Lim Dae-han, benim aksine yalnızca 175 santimetreye ulaşmayı başaran, sert ve kaba, aynı zamanda uzun ve hantal olan Jacheon-dong'un oğluydu. Hayır demekten korktum çünkü iyi yapılı bir hayduta benziyor. Son neden ise Dae-han'ın bileğimi tutup uzun adımlarla dışarı çıkması, yol kenarına el sallaması ve ben bir şey söylemeden bir taksiye binmesiydi.

Hayır bile diyemedim, bu yüzden taksinin arka koltuğuna atladım ve Dae-han'a hiçbir şey söylemeden şehir merkezine doğru yola çıktım. Taksi şoförü sanki fiziksel farklılığımdan dolayı benim için endişeleniyormuş gibi dikiz aynasından bana baktı. Lim Dae-han gerçek bir haydut gibi şöyle dedi: "Hey amca, iyi sür. Bana dik dik bakma" diyerek taksi şoförünü tehdit etti.

Bu sözleri duyduğum anda kanım bedenimden çekilmeye başladı ve tüm vücudum tüylerim diken diken oldu. Bir anda vücudumda dolaşan sıcaklık yok oldu. Dae-han'ın beni satmasından veya sahip olduğum her şeyden vazgeçmemi istemesinden korkuyordum. Tabii ki elimde olan tek şey birkaç on bin wonluk banknottu.

Endişelerimin aksine Dae-han kibarca taksi ücretini teklif etti ve hesaplamayı tamamladı. Orada durup ona baktım. Bunu takiben Dae-han, kabaca yazılmış 'Tam Klima! Sıcak yaz aylarında M House ile uçmak' Karşılıklı oturduğumuz bu oda kafeye geldik.
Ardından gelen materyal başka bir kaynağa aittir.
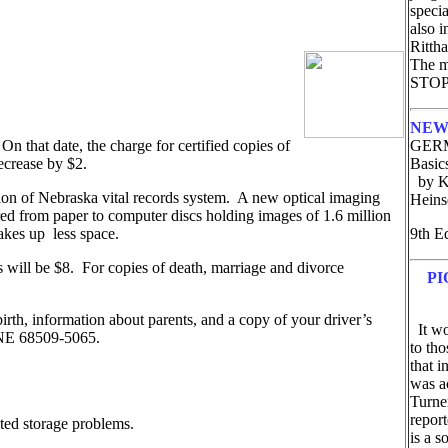
speci
also 
Ritth
The ma
STOP 
NEW
 On that date, the charge for certified copies of
GERM
 decrease by $2.
Basic
by Ke
tion of Nebraska vital records system. A new optical imaging
Hein
rred from paper to computer discs holding images of 1.6 million
takes up less space.
9th E
tes will be $8. For copies of death, marriage and divorce
PI
birth, information about parents, and a copy of your driver’s
It wou
ln NE 68509-5065.
to tho
that i
was ac
Turne
repor
nted storage problems.
is a s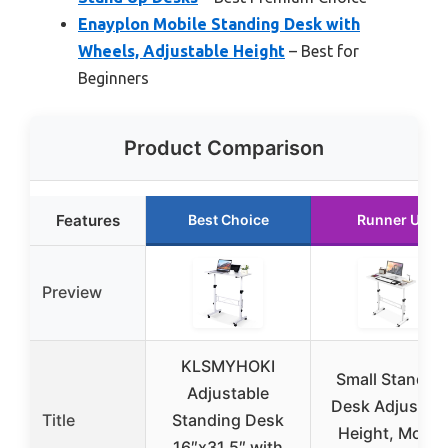
Enayplon Mobile Standing Desk with
Wheels, Adjustable Height
– Best for
Beginners
Product Comparison
Features
Best Choice
Runner Up
Preview
KLSMYHOKI
Small Standin
Adjustable
Desk Adjustabl
Title
Standing Desk
Height, Mobil
16″x31.5″ with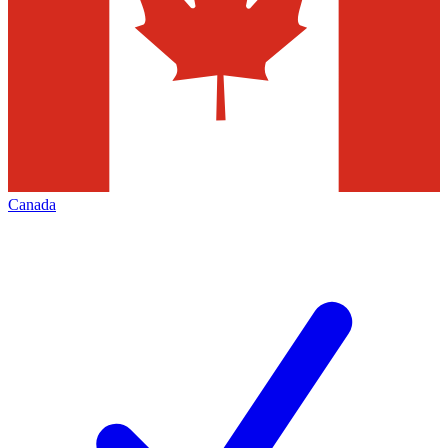
Canada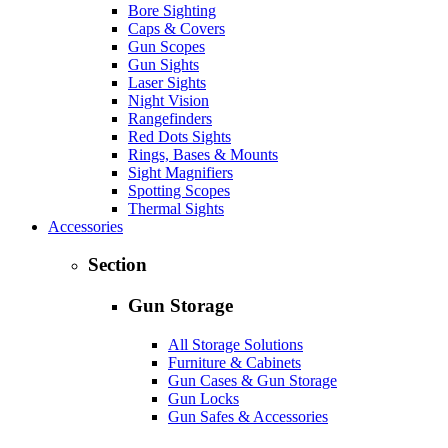
Bore Sighting
Caps & Covers
Gun Scopes
Gun Sights
Laser Sights
Night Vision
Rangefinders
Red Dots Sights
Rings, Bases & Mounts
Sight Magnifiers
Spotting Scopes
Thermal Sights
Accessories
Section
Gun Storage
All Storage Solutions
Furniture & Cabinets
Gun Cases & Gun Storage
Gun Locks
Gun Safes & Accessories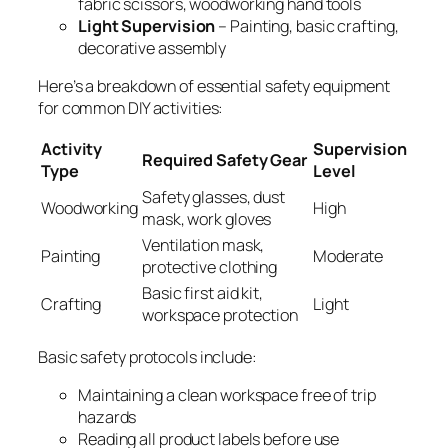
fabric scissors, woodworking hand tools
Light Supervision
– Painting, basic crafting,
decorative assembly
Here’s a breakdown of essential safety equipment
for common DIY activities:
Activity
Supervision
Required Safety Gear
Type
Level
Safety glasses, dust
Woodworking
High
mask, work gloves
Ventilation mask,
Painting
Moderate
protective clothing
Basic first aid kit,
Crafting
Light
workspace protection
Basic safety protocols include:
Maintaining a clean workspace free of trip
hazards
Reading all product labels before use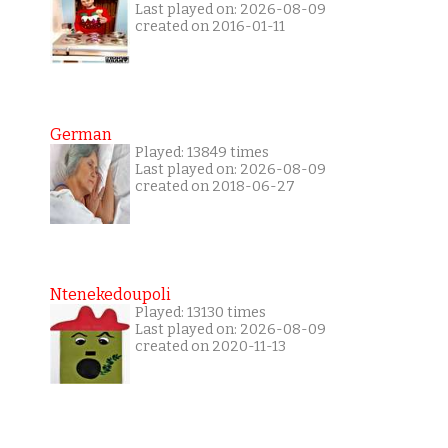
Last played on: 2026-08-09
created on 2016-01-11
German
Played: 13849 times
Last played on: 2026-08-09
created on 2018-06-27
Ntenekedoupoli
Played: 13130 times
Last played on: 2026-08-09
created on 2020-11-13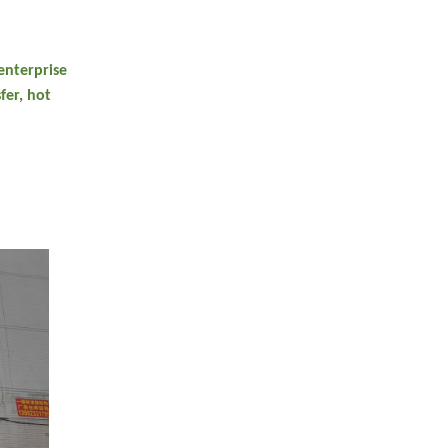
enterprise
fer, hot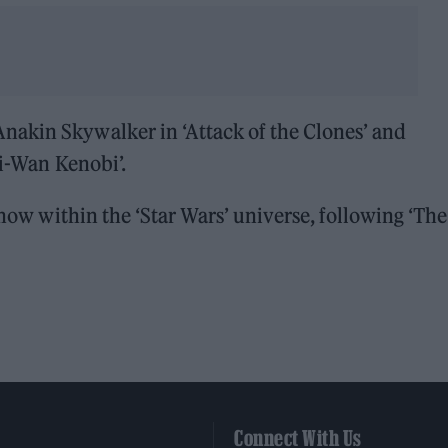
nakin Skywalker in ‘Attack of the Clones’ and
bi-Wan Kenobi’.
 show within the ‘Star Wars’ universe, following ‘The
Connect With Us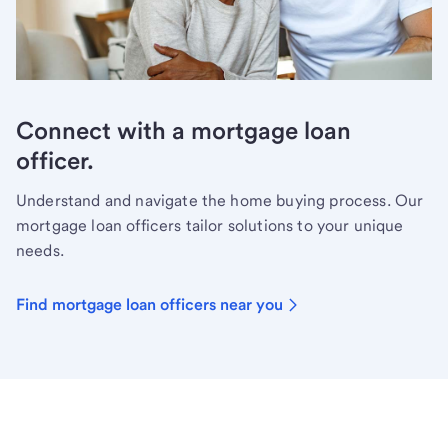
Connect with a mortgage loan
officer.
Understand and navigate the home buying process. Our
mortgage loan officers tailor solutions to your unique
needs.
Find mortgage loan officers near you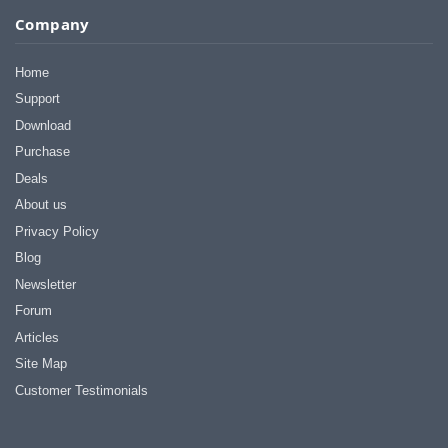
Company
Home
Support
Download
Purchase
Deals
About us
Privacy Policy
Blog
Newsletter
Forum
Articles
Site Map
Customer Testimonials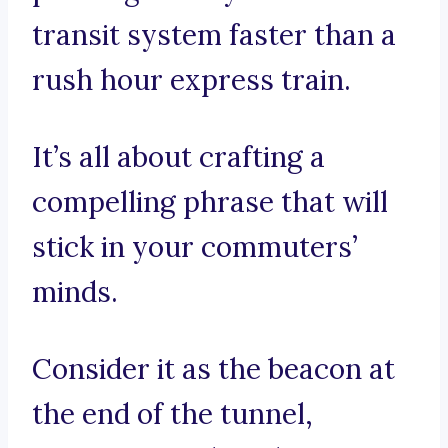
transit system faster than a
rush hour express train.
It’s all about crafting a
compelling phrase that will
stick in your commuters’
minds.
Consider it as the beacon at
the end of the tunnel,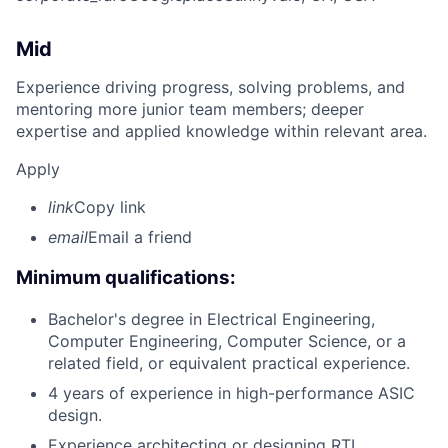
Mid
Experience driving progress, solving problems, and
mentoring more junior team members; deeper
expertise and applied knowledge within relevant area.
Apply
link
Copy link
email
Email a friend
Minimum qualifications:
Bachelor's degree in Electrical Engineering,
Computer Engineering, Computer Science, or a
related field, or equivalent practical experience.
4 years of experience in high-performance ASIC
design.
Experience architecting or designing RTL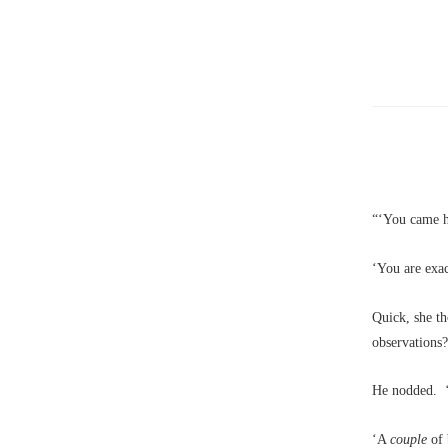
“‘You came h
‘You are exac
Quick, she t
observations
He nodded. ‘A
‘A
couple
of 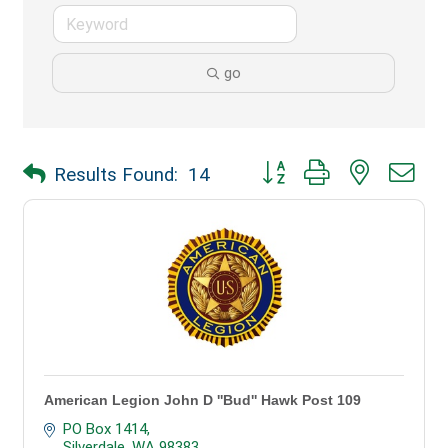
go
Button group with nested dr
Results Found:
14
American Legion John D ''Bud'' Hawk Post 109
PO Box 1414
Silverdale
WA
98383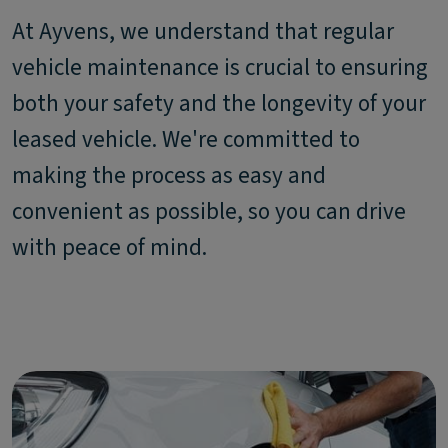
At Ayvens, we understand that regular
vehicle maintenance is crucial to ensuring
both your safety and the longevity of your
leased vehicle. We're committed to
making the process as easy and
convenient as possible, so you can drive
with peace of mind.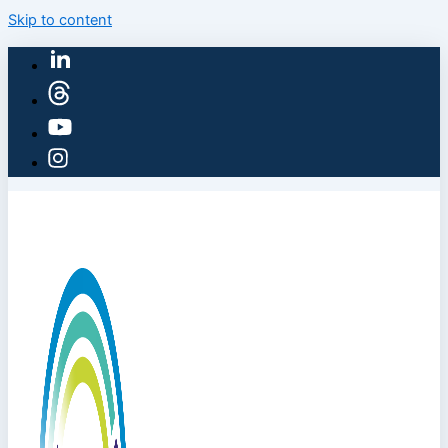
Skip to content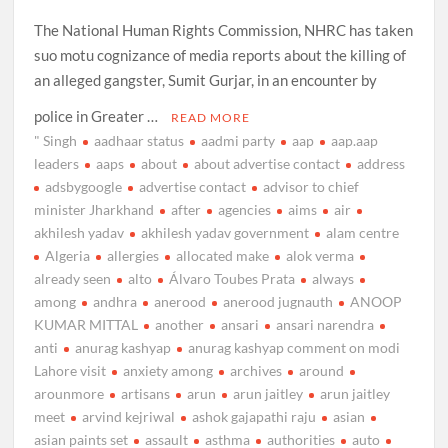
The National Human Rights Commission, NHRC has taken
suo motu cognizance of media reports about the killing of
an alleged gangster, Sumit Gurjar, in an encounter by
police in Greater …
READ MORE
" Singh
aadhaar status
aadmi party
aap
aap.aap
leaders
aaps
about
about advertise contact
address
adsbygoogle
advertise contact
advisor to chief
minister Jharkhand
after
agencies
aims
air
akhilesh yadav
akhilesh yadav government
alam centre
Algeria
allergies
allocated make
alok verma
already seen
alto
Álvaro Toubes Prata
always
among
andhra
anerood
anerood jugnauth
ANOOP
KUMAR MITTAL
another
ansari
ansari narendra
anti
anurag kashyap
anurag kashyap comment on modi
Lahore visit
anxiety among
archives
around
arounmore
artisans
arun
arun jaitley
arun jaitley
meet
arvind kejriwal
ashok gajapathi raju
asian
asian paints set
assault
asthma
authorities
auto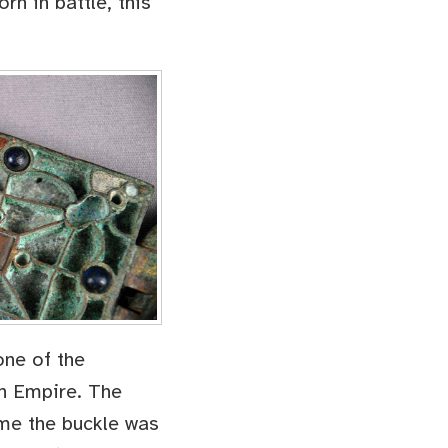
rn in battle, this
one of the
an Empire. The
ime the buckle was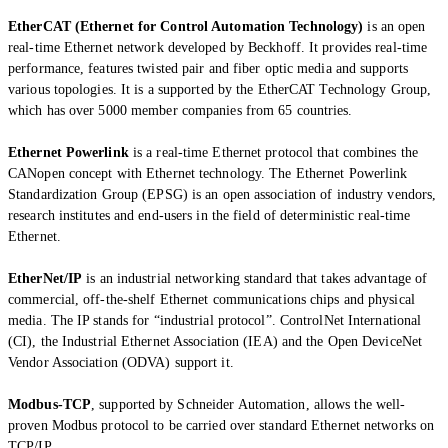
EtherCAT (Ethernet for Control Automation Technology)
is an open
real-time Ethernet network developed by Beckhoff. It provides real-time
performance, features twisted pair and fiber optic media and supports
various topologies. It is a supported by the EtherCAT Technology Group,
which has over 5000 member companies from 65 countries.
Ethernet Powerlink
is a real-time Ethernet protocol that combines the
CANopen concept with Ethernet technology. The Ethernet Powerlink
Standardization Group (EPSG) is an open association of industry vendors,
research institutes and end-users in the field of deterministic real-time
Ethernet.
EtherNet/IP
is an industrial networking standard that takes advantage of
commercial, off-the-shelf Ethernet communications chips and physical
media. The IP stands for “industrial protocol”. ControlNet International
(CI), the Industrial Ethernet Association (IEA) and the Open DeviceNet
Vendor Association (ODVA) support it.
Modbus-TCP
, supported by Schneider Automation, allows the well-
proven Modbus protocol to be carried over standard Ethernet networks on
TCP/IP.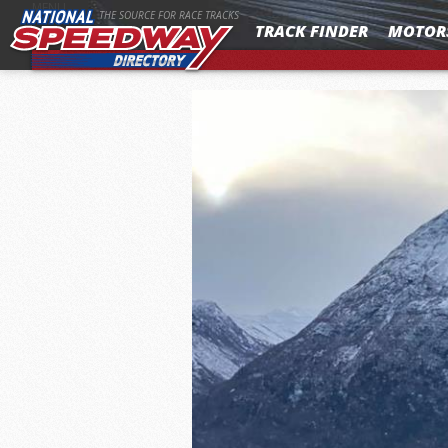
MENU
THE SOURCE FOR RACE TRACKS
TRACK FINDER
MOTOR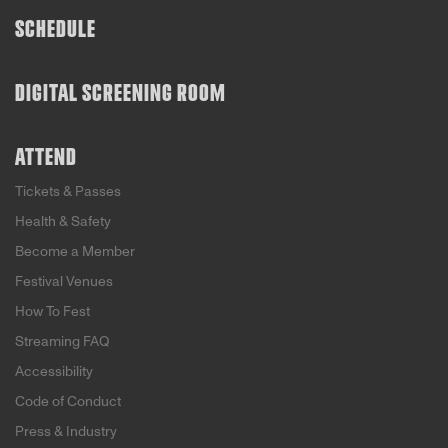
SCHEDULE
DIGITAL SCREENING ROOM
ATTEND
Tickets & Passes
Health & Safety
Become a Member
Festival Venues
How To Fest
Streaming FAQ
Accessibility
Code of Conduct
Press & Industry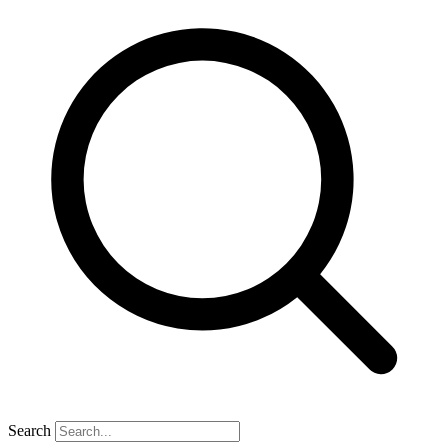
Search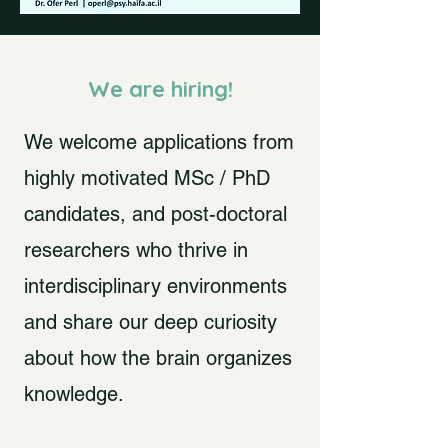
We are hiring!
We welcome applications from
highly motivated MSc / PhD
candidates, and post-doctoral
researchers who thrive in
interdisciplinary environments
and share our deep curiosity
about how the brain organizes
knowledge.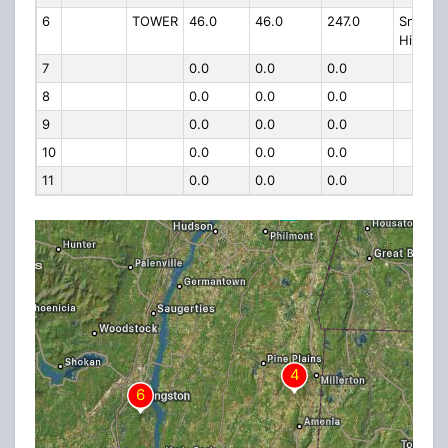
6
TOWER
46.0
46.0
247.0
Snake
Hill
7
0.0
0.0
0.0
8
0.0
0.0
0.0
9
0.0
0.0
0.0
10
0.0
0.0
0.0
11
0.0
0.0
0.0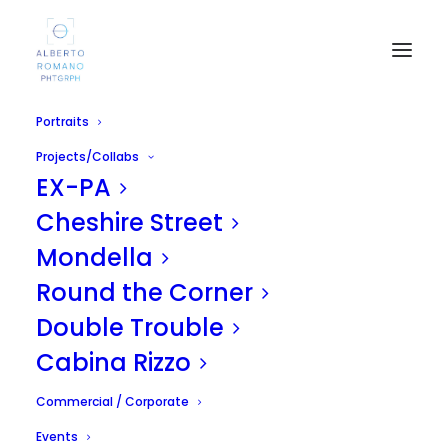
Portraits
Projects/Collabs
EX-PA
Cheshire Street
Mondella
Round the Corner
Kasia
Double Trouble
JUNE 2, 2012
|
IN
UNCATEGORIZED
|
BY
ALBERTO
Cabina Rizzo
Commercial / Corporate
Events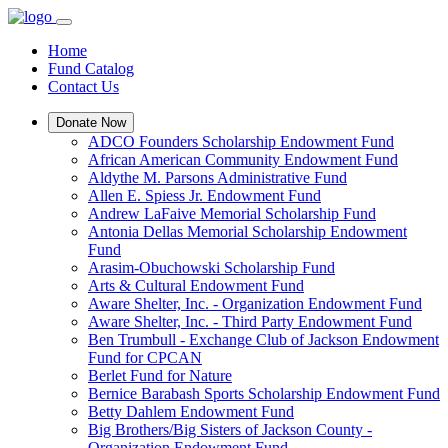
Home
Fund Catalog
Contact Us
Donate Now
ADCO Founders Scholarship Endowment Fund
African American Community Endowment Fund
Aldythe M. Parsons Administrative Fund
Allen E. Spiess Jr. Endowment Fund
Andrew LaFaive Memorial Scholarship Fund
Antonia Dellas Memorial Scholarship Endowment
Fund
Arasim-Obuchowski Scholarship Fund
Arts & Cultural Endowment Fund
Aware Shelter, Inc. - Organization Endowment Fund
Aware Shelter, Inc. - Third Party Endowment Fund
Ben Trumbull - Exchange Club of Jackson Endowment
Fund for CPCAN
Berlet Fund for Nature
Bernice Barabash Sports Scholarship Endowment Fund
Betty Dahlem Endowment Fund
Big Brothers/Big Sisters of Jackson County -
Organization Endowment Fund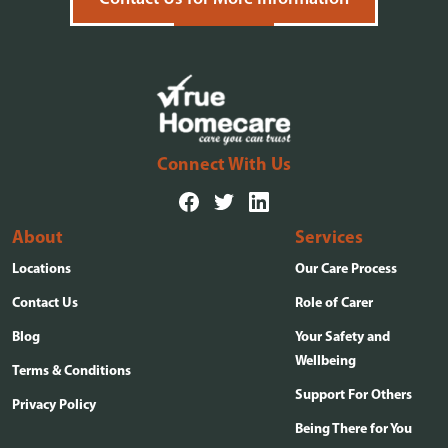
Connect With Us
About
Services
Locations
Our Care Process
Contact Us
Role of Carer
Blog
Your Safety and
Wellbeing
Terms & Conditions
Support For Others
Privacy Policy
Being There for You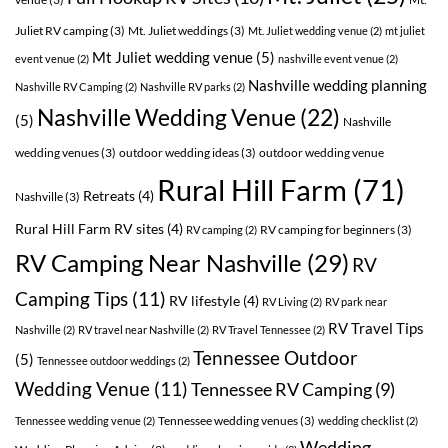
Juliet RV camping
(3)
Mt. Juliet weddings
(3)
Mt. Juliet wedding venue
(2)
mt juliet
Mt Juliet wedding venue
(5)
event venue
(2)
nashville event venue
(2)
Nashville wedding planning
Nashville RV Camping
(2)
Nashville RV parks
(2)
Nashville Wedding Venue
(22)
(5)
Nashville
wedding venues
(3)
outdoor wedding ideas
(3)
outdoor wedding venue
Rural Hill Farm
(71)
Retreats
(4)
Nashville
(3)
Rural Hill Farm RV sites
(4)
RV camping for beginners
(3)
RV camping
(2)
RV Camping Near Nashville
(29)
RV
Camping Tips
(11)
RV lifestyle
(4)
RV Living
(2)
RV park near
RV Travel Tips
Nashville
(2)
RV travel near Nashville
(2)
RV Travel Tennessee
(2)
Tennessee Outdoor
(5)
Tennessee outdoor weddings
(2)
Wedding Venue
(11)
Tennessee RV Camping
(9)
Tennessee wedding venues
(3)
Tennessee wedding venue
(2)
wedding checklist
(2)
Wedding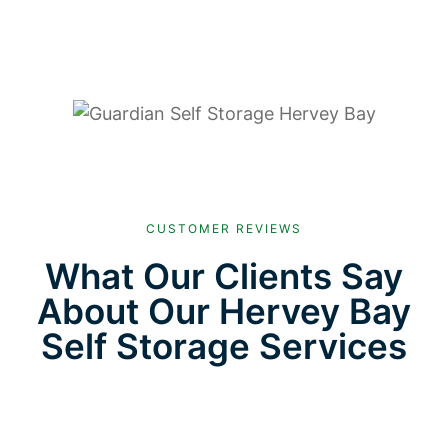
CUSTOMER REVIEWS
What Our Clients Say
About Our Hervey Bay
Self Storage Services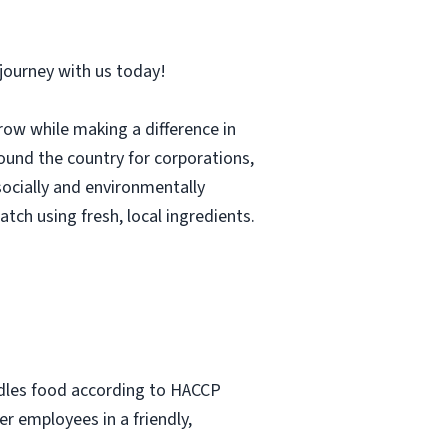
r journey with us today!
row while making a difference in
und the country for corporations,
socially and environmentally
tch using fresh, local ingredients.
ndles food according to HACCP
r employees in a friendly,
Lim Dae-han, kanepedeki parlak renkli yaprakların aksine, yakından daha çok bir zorbaya benziyordu. Tek bacağını çaprazlayarak kanepeye oturdu. Kalçaları kalın olduğundan bacakları yukarı kaldırılmıştı. Sonra boş yere telefonuna baktı ve bana baktı. Bakışlarıyla karşılaştığımda hızla başımı kaldırdım.

Adı oda kafeydi ama tavanı delikli bir yapısı vardı. Girişin yanında açıkça ayrı bir sigara içme odası olmasına rağmen, sigara kokusu yan odaya sinmişti. Oturduğumuz yerde bile masanın üzerinde kül tablaları vardı, bunun nedeni oda kafe olması, düzenlemelerin az olması veya buna göz yummaları olabilir. Bakışlarım yavaşça kül tablasına ulaştığında Dae-han sordu.

"Ki Young-hyun, sigara içiyor musun?"

Sorum bitmeden başımı salladım. Sigaraya bile dokunmadım. Babam, annemin hamile kalması üzerine on yıl sigara içtikten sonra hemen sigarayı bıraktığını, o tarihten bu yana evde kimsenin sigara içmediğini söyledi. Ancak kardeşimin ara sıra dışarıda sigara içtiği ortaya çıktı.

İlkokul ve ortaokuldan liseye kadar sınıf arkadaşlarımın sigara içtiğini gördüm. Yakın olduğum adamlardan bazıları forma girmek için sigara içiyordu ama bana asla izin vermediler. Bunun nedeni, ilk bakışta zayıf görünen benim, dumanı bir kez çektikten sonra yere yığılmamdı.

Neyse, Dae-han ve ben karşı karşıyaydık. Lim Dae-han sigara hakkında konuştuktan sonra son derece endişeli görünüyordu. Bir yoksunluk belirtisi gibiydi. Yumruklarını sıktı ve bacaklarını titretti. Sanırım sigaraya çok düşkündü. Sanki bunu iyi bir şeymiş gibi söyledim.